What you'll do in this lab

This is a hands-on offensive-security lab built on a real two-agent graph: an Intake agent and a Resolver agent, each a ReAct tool-user against an in-cluster model, wired so one agent's output becomes the next agent's input. The handoff has no authentication, no provenance check, and no validation, and the Resolver consumes the inter-agent notes as instructions. You plant a self-replicating payload in the only untrusted input, an inbound customer email the Intake agent ingests. Intake forwards it, and the Resolver performs the attacker-directed action and re-emits the payload verbatim. You never talk to the Resolver directly; the injection reaches it across the agent boundary.

The harness attributes every side effect to the agent that caused it, with per-agent sentinels and a tagged callback channel, so you prove the SECOND agent executed and not just the first. You measure propagation reliability across paced runs, then switch to defense and harden the inter-agent channel: constrain the handoff to a structured, data-only schema so the Resolver cannot execute free-text prose, add output validation between hops as a circuit breaker, and add replication detection so a re-emitted instruction block is stripped. You re-run a fresh worm to prove the cascade is contained while benign tickets still resolve.

Frequently asked questions

Do I need a machine-learning background?

No. The lab is about how two agents trust each other's messages, not model internals. You read a small two-agent graph, find that a peer agent's free-text output is consumed as instructions with no auth or validation, and propagate a payload across the hop. The fix is ordinary message-contract design: a structured schema, authentication, and output validation between hops.

What is a Morris II style worm here?

A payload that combines a malicious action with an instruction to re-emit itself, so it propagates from one agent to the next. In this lab it enters via a customer email the Intake agent reads, rides the unauthenticated handoff to the Resolver, executes there, and copies itself into the Resolver's output. It is OWASP Agentic ASI07 (trust of peer messages), ASI08 (cascade), and ASI10 (replication), with MITRE ATLAS tracking the Morris II case study. Hops are bounded to two; this is not a self-spreader.
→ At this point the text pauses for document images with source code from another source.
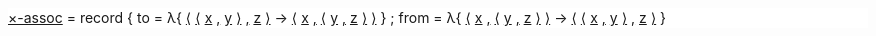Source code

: <a id="6607" href="{% endraw %}{{ site.baseurl }}{% link out/plfa/Connectives.md %}{% raw %}#6553" class="Function">×-assoc</a> <a id="6615" class="Symbol">=</a>
  <a id="6619" class="Keyword">record</a>
    <a id="6630" class="Symbol">{</a> <a id="6632" class="Field">to</a>      <a id="6640" class="Symbol">=</a> <a id="6642" class="Symbol">λ{</a> <a id="6645" href="{% endraw %}{{ site.baseurl }}{% link out/plfa/Connectives.md %}{% raw %}#1102" class="InductiveConstructor Operator">⟨</a> <a id="6647" href="{% endraw %}{{ site.baseurl }}{% link out/plfa/Connectives.md %}{% raw %}#1102" class="InductiveConstructor Operator">⟨</a> <a id="6649" href="{% endraw %}{{ site.baseurl }}{% link out/plfa/Connectives.md %}{% raw %}#6649" class="Bound">x</a> <a id="6651" href="{% endraw %}{{ site.baseurl }}{% link out/plfa/Connectives.md %}{% raw %}#1102" class="InductiveConstructor Operator">,</a> <a id="6653" href="{% endraw %}{{ site.baseurl }}{% link out/plfa/Connectives.md %}{% raw %}#6653" class="Bound">y</a> <a id="6655" href="{% endraw %}{{ site.baseurl }}{% link out/plfa/Connectives.md %}{% raw %}#1102" class="InductiveConstructor Operator">⟩</a> <a id="6657" href="{% endraw %}{{ site.baseurl }}{% link out/plfa/Connectives.md %}{% raw %}#1102" class="InductiveConstructor Operator">,</a> <a id="6659" href="{% endraw %}{{ site.baseurl }}{% link out/plfa/Connectives.md %}{% raw %}#6659" class="Bound">z</a> <a id="6661" href="{% endraw %}{{ site.baseurl }}{% link out/plfa/Connectives.md %}{% raw %}#1102" class="InductiveConstructor Operator">⟩</a> <a id="6663" class="Symbol">→</a> <a id="6665" href="{% endraw %}{{ site.baseurl }}{% link out/plfa/Connectives.md %}{% raw %}#1102" class="InductiveConstructor Operator">⟨</a> <a id="6667" href="{% endraw %}{{ site.baseurl }}{% link out/plfa/Connectives.md %}{% raw %}#6649" class="Bound">x</a> <a id="6669" href="{% endraw %}{{ site.baseurl }}{% link out/plfa/Connectives.md %}{% raw %}#1102" class="InductiveConstructor Operator">,</a> <a id="6671" href="{% endraw %}{{ site.baseurl }}{% link out/plfa/Connectives.md %}{% raw %}#1102" class="InductiveConstructor Operator">⟨</a> <a id="6673" href="{% endraw %}{{ site.baseurl }}{% link out/plfa/Connectives.md %}{% raw %}#6653" class="Bound">y</a> <a id="6675" href="{% endraw %}{{ site.baseurl }}{% link out/plfa/Connectives.md %}{% raw %}#1102" class="InductiveConstructor Operator">,</a> <a id="6677" href="{% endraw %}{{ site.baseurl }}{% link out/plfa/Connectives.md %}{% raw %}#6659" class="Bound">z</a> <a id="6679" href="{% endraw %}{{ site.baseurl }}{% link out/plfa/Connectives.md %}{% raw %}#1102" class="InductiveConstructor Operator">⟩</a> <a id="6681" href="{% endraw %}{{ site.baseurl }}{% link out/plfa/Connectives.md %}{% raw %}#1102" class="InductiveConstructor Operator">⟩</a> <a id="6683" class="Symbol">}</a>
    <a id="6689" class="Symbol">;</a> <a id="6691" class="Field">from</a>    <a id="6699" class="Symbol">=</a> <a id="6701" class="Symbol">λ{</a> <a id="6704" href="{% endraw %}{{ site.baseurl }}{% link out/plfa/Connectives.md %}{% raw %}#1102" class="InductiveConstructor Operator">⟨</a> <a id="6706" href="{% endraw %}{{ site.baseurl }}{% link out/plfa/Connectives.md %}{% raw %}#6706" class="Bound">x</a> <a id="6708" href="{% endraw %}{{ site.baseurl }}{% link out/plfa/Connectives.md %}{% raw %}#1102" class="InductiveConstructor Operator">,</a> <a id="6710" href="{% endraw %}{{ site.baseurl }}{% link out/plfa/Connectives.md %}{% raw %}#1102" class="InductiveConstructor Operator">⟨</a> <a id="6712" href="{% endraw %}{{ site.baseurl }}{% link out/plfa/Connectives.md %}{% raw %}#6712" class="Bound">y</a> <a id="6714" href="{% endraw %}{{ site.baseurl }}{% link out/plfa/Connectives.md %}{% raw %}#1102" class="InductiveConstructor Operator">,</a> <a id="6716" href="{% endraw %}{{ site.baseurl }}{% link out/plfa/Connectives.md %}{% raw %}#6716" class="Bound">z</a> <a id="6718" href="{% endraw %}{{ site.baseurl }}{% link out/plfa/Connectives.md %}{% raw %}#1102" class="InductiveConstructor Operator">⟩</a> <a id="6720" href="{% endraw %}{{ site.baseurl }}{% link out/plfa/Connectives.md %}{% raw %}#1102" class="InductiveConstructor Operator">⟩</a> <a id="6722" class="Symbol">→</a> <a id="6724" href="{% endraw %}{{ site.baseurl }}{% link out/plfa/Connectives.md %}{% raw %}#1102" class="InductiveConstructor Operator">⟨</a> <a id="6726" href="{% endraw %}{{ site.baseurl }}{% link out/plfa/Connectives.md %}{% raw %}#1102" class="InductiveConstructor Operator">⟨</a> <a id="6728" href="{% endraw %}{{ site.baseurl }}{% link out/plfa/Connectives.md %}{% raw %}#6706" class="Bound">x</a> <a id="6730" href="{% endraw %}{{ site.baseurl }}{% link out/plfa/Connectives.md %}{% raw %}#1102" class="InductiveConstructor Operator">,</a> <a id="6732" href="{% endraw %}{{ site.baseurl }}{% link out/plfa/Connectives.md %}{% raw %}#6712" class="Bound">y</a> <a id="6734" href="{% endraw %}{{ site.baseurl }}{% link out/plfa/Connectives.md %}{% raw %}#1102" class="InductiveConstructor Operator">⟩</a> <a id="6736" href="{% endraw %}{{ site.baseurl }}{% link out/plfa/Connectives.md %}{% raw %}#1102" class="InductiveConstructor Operator">,</a> <a id="6738" href="{% endraw %}{{ site.baseurl }}{% link out/plfa/Connectives.md %}{% raw %}#6716" class="Bound">z</a> <a id="6740" href="{% endraw %}{{ site.baseurl }}{% link out/plfa/Connectives.md %}{% raw %}#1102" class="InductiveConstructor Operator">⟩</a> <a id="6742" class="Symbol">}</a>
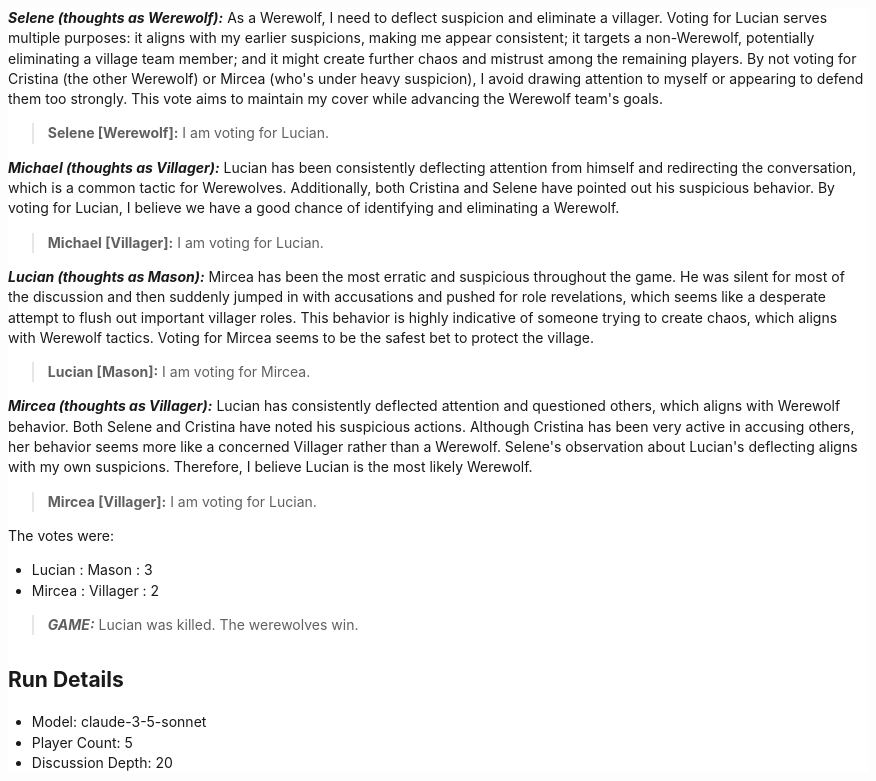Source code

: 
***Selene (thoughts as Werewolf):*** As a Werewolf, I need to deflect suspicion and eliminate a villager. Voting for Lucian serves multiple purposes: it aligns with my earlier suspicions, making me appear consistent; it targets a non-Werewolf, potentially eliminating a village team member; and it might create further chaos and mistrust among the remaining players. By not voting for Cristina (the other Werewolf) or Mircea (who's under heavy suspicion), I avoid drawing attention to myself or appearing to defend them too strongly. This vote aims to maintain my cover while advancing the Werewolf team's goals.
> **Selene [Werewolf]:** I am voting for Lucian.


***Michael (thoughts as Villager):*** Lucian has been consistently deflecting attention from himself and redirecting the conversation, which is a common tactic for Werewolves. Additionally, both Cristina and Selene have pointed out his suspicious behavior. By voting for Lucian, I believe we have a good chance of identifying and eliminating a Werewolf.
> **Michael [Villager]:** I am voting for Lucian.


***Lucian (thoughts as Mason):*** Mircea has been the most erratic and suspicious throughout the game. He was silent for most of the discussion and then suddenly jumped in with accusations and pushed for role revelations, which seems like a desperate attempt to flush out important villager roles. This behavior is highly indicative of someone trying to create chaos, which aligns with Werewolf tactics. Voting for Mircea seems to be the safest bet to protect the village.
> **Lucian [Mason]:** I am voting for Mircea.


***Mircea (thoughts as Villager):*** Lucian has consistently deflected attention and questioned others, which aligns with Werewolf behavior. Both Selene and Cristina have noted his suspicious actions. Although Cristina has been very active in accusing others, her behavior seems more like a concerned Villager rather than a Werewolf. Selene's observation about Lucian's deflecting aligns with my own suspicions. Therefore, I believe Lucian is the most likely Werewolf.
> **Mircea [Villager]:** I am voting for Lucian.


The votes were:
* Lucian : Mason : 3
* Mircea : Villager : 2



>***GAME:*** Lucian was killed. The werewolves win.


## Run Details

* Model: claude-3-5-sonnet
* Player Count: 5
* Discussion Depth: 20
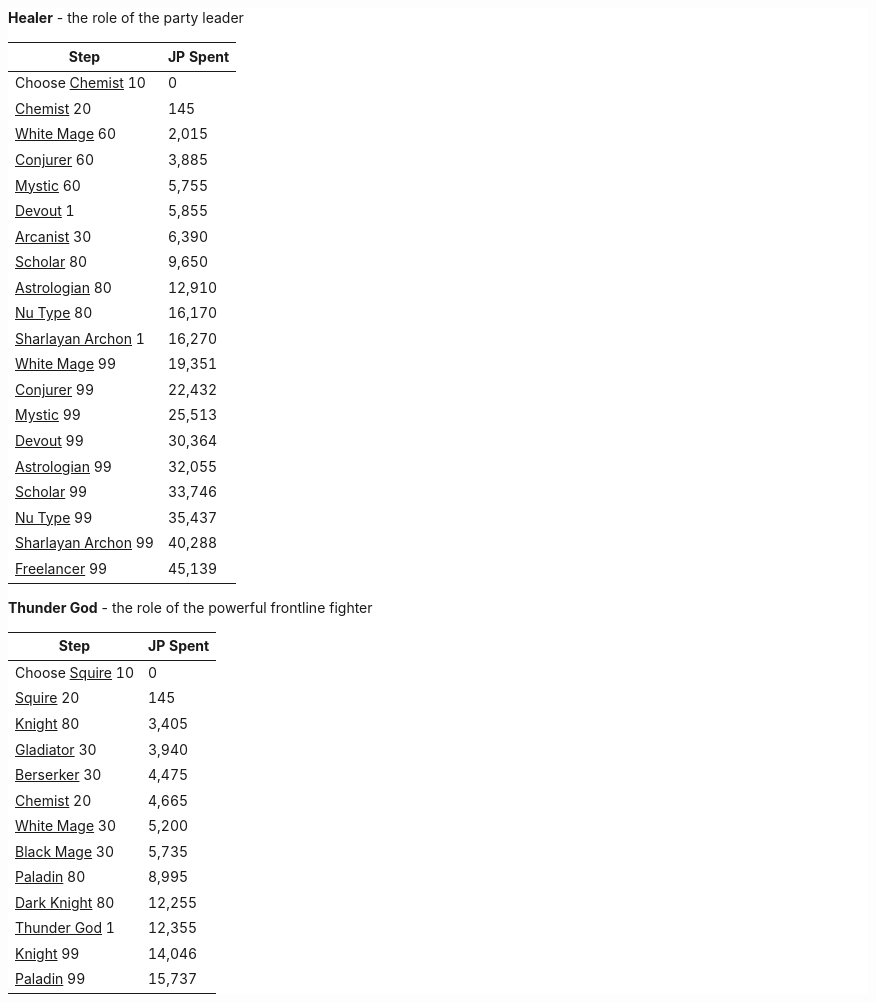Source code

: **Healer** - the role of the party leader

| Step                                     | JP Spent |
|------------------------------------------|----------|
| Choose [Chemist](#chemist) 10            | 0        |
| [Chemist](#chemist) 20                   | 145      |
| [White Mage](#white-mage) 60             | 2,015    |
| [Conjurer](#conjurer) 60                 | 3,885    |
| [Mystic](#mystic) 60                     | 5,755    |
| [Devout](#devout) 1                      | 5,855    |
| [Arcanist](#arcanist) 30                 | 6,390    |
| [Scholar](#scholar) 80                   | 9,650    |
| [Astrologian](#astrologian) 80           | 12,910   |
| [Nu Type](#nu-type) 80                   | 16,170   |
| [Sharlayan Archon](#sharlayan-archon) 1  | 16,270   |
| [White Mage](#white-mage) 99             | 19,351   |
| [Conjurer](#conjurer) 99                 | 22,432   |
| [Mystic](#mystic) 99                     | 25,513   |
| [Devout](#devout) 99                     | 30,364   |
| [Astrologian](#astrologian) 99           | 32,055   |
| [Scholar](#scholar) 99                   | 33,746   |
| [Nu Type](#nu-type) 99                   | 35,437   |
| [Sharlayan Archon](#sharlayan-archon) 99 | 40,288   |
| [Freelancer](#freelancer) 99             | 45,139   |

**Thunder God** - the role of the powerful frontline fighter

| Step                           | JP Spent |
|--------------------------------|----------|
| Choose [Squire](#squire) 10    | 0        |
| [Squire](#squire) 20           | 145      |
| [Knight](#knight) 80           | 3,405    |
| [Gladiator](#gladiator) 30     | 3,940    |
| [Berserker](#berserker) 30     | 4,475    |
| [Chemist](#chemist) 20         | 4,665    |
| [White Mage](#white-mage) 30   | 5,200    |
| [Black Mage](#black-mage) 30   | 5,735    |
| [Paladin](#paladin) 80         | 8,995    |
| [Dark Knight](#dark-knight) 80 | 12,255   |
| [Thunder God](#thunder-god) 1  | 12,355   |
| [Knight](#knight) 99           | 14,046   |
| [Paladin](#paladin) 99         | 15,737   |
How is the second hop graded?

Deterministically, on an agent-attributed side channel. The harness tags each agent's callbacks with its agent id and writes a per-agent sentinel, so a callback tagged agent=resolver proves the Resolver, not the Intake agent, fired it. The payload enters only via the Intake email, so a resolver-attributed leak proves the injection propagated across the hop.

How is the harden step graded?

It plants a fresh worm email in code, runs it a few times, and confirms the Resolver never executes it (no resolver sentinel, no resolver-attributed leak), then runs a benign email and confirms the Resolver still does real work. The cascade is contained without breaking the graph.